Toronto Home To Be Reimagined With Cutouts And Angled Walls By Adrian Phiffer
Adrian Phiffer has reimagined a conceptual version of concrete home in Toronto. The design responds to the banal character of its proposed location in Midtown Toronto.
The project, called the Semblance House, is envisioned for Davisville Village in Toronto where the architecture is banal and "ugly," according to Office of Adrian Phiffer. The Toronto home consists of a simple concrete shell with windows of different sizes, angled walls, cut out portions and a sculptured pitched roof.
The Toronto home, which is about 500 square meters, is designed in such a way that as one moves from the basement to the ground floor to the top level, the floor plans become more widespread as one. The perimeter is pushed and pulled in various directions, creating such effect.

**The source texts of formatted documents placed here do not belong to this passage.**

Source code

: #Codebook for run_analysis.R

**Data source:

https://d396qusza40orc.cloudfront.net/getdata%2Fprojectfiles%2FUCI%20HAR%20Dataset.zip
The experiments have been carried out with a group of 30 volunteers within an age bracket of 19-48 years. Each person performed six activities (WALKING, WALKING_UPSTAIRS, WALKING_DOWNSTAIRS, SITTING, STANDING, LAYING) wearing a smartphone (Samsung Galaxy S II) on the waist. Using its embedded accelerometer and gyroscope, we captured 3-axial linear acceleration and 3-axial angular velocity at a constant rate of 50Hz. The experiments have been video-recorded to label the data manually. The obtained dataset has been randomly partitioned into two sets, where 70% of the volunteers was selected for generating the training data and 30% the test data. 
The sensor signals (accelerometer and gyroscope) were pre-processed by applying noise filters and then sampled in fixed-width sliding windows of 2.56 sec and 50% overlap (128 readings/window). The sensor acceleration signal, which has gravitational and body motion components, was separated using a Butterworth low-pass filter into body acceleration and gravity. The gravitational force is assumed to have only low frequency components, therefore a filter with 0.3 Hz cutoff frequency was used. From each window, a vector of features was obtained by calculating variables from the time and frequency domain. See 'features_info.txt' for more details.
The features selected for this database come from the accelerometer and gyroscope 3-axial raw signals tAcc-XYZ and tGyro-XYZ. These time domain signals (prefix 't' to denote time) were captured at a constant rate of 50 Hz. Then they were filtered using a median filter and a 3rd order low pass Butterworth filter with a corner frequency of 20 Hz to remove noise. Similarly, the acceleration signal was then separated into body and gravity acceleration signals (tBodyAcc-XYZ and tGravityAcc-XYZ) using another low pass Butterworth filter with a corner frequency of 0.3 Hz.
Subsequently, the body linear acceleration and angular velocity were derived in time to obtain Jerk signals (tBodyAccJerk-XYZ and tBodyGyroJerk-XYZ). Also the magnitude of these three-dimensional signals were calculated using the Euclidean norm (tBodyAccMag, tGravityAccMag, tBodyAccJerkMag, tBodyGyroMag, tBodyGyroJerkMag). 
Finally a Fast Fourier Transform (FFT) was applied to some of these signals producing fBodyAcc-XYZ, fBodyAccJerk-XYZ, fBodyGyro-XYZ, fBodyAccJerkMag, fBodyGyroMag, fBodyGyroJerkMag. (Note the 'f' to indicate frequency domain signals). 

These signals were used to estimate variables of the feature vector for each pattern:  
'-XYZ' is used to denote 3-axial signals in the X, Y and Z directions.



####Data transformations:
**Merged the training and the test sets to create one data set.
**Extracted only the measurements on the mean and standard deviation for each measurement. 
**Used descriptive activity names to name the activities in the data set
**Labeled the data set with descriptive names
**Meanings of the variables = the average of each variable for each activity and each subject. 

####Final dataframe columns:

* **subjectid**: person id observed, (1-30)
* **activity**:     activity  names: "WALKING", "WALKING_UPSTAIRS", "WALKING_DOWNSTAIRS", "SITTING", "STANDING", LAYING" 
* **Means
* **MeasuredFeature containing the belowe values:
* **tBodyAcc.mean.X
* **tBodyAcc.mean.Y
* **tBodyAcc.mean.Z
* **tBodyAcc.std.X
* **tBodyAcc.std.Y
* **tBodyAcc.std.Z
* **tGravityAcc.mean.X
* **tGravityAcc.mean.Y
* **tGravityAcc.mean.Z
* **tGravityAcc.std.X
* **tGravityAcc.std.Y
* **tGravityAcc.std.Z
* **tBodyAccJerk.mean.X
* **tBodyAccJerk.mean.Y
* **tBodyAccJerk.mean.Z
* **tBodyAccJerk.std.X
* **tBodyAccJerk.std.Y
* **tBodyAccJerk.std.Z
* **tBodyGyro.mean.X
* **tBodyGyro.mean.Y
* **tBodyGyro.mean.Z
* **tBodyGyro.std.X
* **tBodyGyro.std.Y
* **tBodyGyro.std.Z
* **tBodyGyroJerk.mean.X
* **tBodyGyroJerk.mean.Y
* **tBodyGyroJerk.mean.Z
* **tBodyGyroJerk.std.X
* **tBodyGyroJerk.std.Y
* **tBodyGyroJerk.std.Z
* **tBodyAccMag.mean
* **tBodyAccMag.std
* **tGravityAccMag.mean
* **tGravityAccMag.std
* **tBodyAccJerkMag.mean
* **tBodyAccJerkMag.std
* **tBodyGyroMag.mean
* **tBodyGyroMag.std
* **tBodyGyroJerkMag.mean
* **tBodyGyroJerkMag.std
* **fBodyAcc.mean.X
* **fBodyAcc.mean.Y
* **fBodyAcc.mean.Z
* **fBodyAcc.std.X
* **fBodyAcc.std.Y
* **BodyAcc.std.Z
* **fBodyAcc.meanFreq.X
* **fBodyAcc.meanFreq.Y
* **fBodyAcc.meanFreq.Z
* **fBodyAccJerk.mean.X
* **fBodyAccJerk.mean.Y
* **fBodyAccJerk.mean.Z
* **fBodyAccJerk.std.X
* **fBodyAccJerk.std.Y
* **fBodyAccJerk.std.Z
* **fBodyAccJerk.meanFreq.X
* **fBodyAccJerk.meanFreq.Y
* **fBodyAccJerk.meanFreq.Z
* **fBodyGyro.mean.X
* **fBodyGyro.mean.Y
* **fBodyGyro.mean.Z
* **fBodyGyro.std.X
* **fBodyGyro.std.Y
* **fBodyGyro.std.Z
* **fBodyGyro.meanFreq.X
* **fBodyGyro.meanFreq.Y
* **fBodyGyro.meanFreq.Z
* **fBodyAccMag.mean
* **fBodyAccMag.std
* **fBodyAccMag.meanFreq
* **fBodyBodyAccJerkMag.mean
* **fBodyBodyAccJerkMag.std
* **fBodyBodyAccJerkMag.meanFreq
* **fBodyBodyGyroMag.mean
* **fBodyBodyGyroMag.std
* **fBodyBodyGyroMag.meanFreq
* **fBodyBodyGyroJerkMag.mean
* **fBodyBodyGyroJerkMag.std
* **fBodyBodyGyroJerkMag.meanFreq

The basement, stands out as it is reimagined as a labyrinth, while the ground floor serves as a "passage space" that enables movement from the front to the rear. There is also an open room in the upper floor of the Toronto home that is meant to feel empty, according to the Dezeen.
Meanwhile, designers extracted the lower corner of the home to form a deeply recessed entrance, surrounded by a screen for the street-facing elevation. The concrete eave of its second entrance, on the other hand, is supported by a tall column.

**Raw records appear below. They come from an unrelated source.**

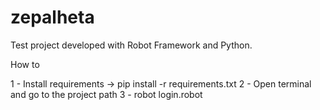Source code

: # zepalheta

Test project developed with Robot Framework and Python.

How to

1 - Install requirements -> pip install -r requirements.txt
2 - Open terminal and go to the project path
3 - robot login.robot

Space punctuation with permanent or transient forms is included in the Toronto home design with features such as "a triangle of light, a pig bathing in Bahamas, fancy chairs, a hanged circular road". Alongside this is the portion of the top floor extracted to form a well that reflects light down to the ground level.
"Engaged in the conversation, this house accepts, learns and mimics the architectural language - simple openings, a cornice, a chimney, a water drainpipe," the studio said. "This [Toronto home] is a case of semblance."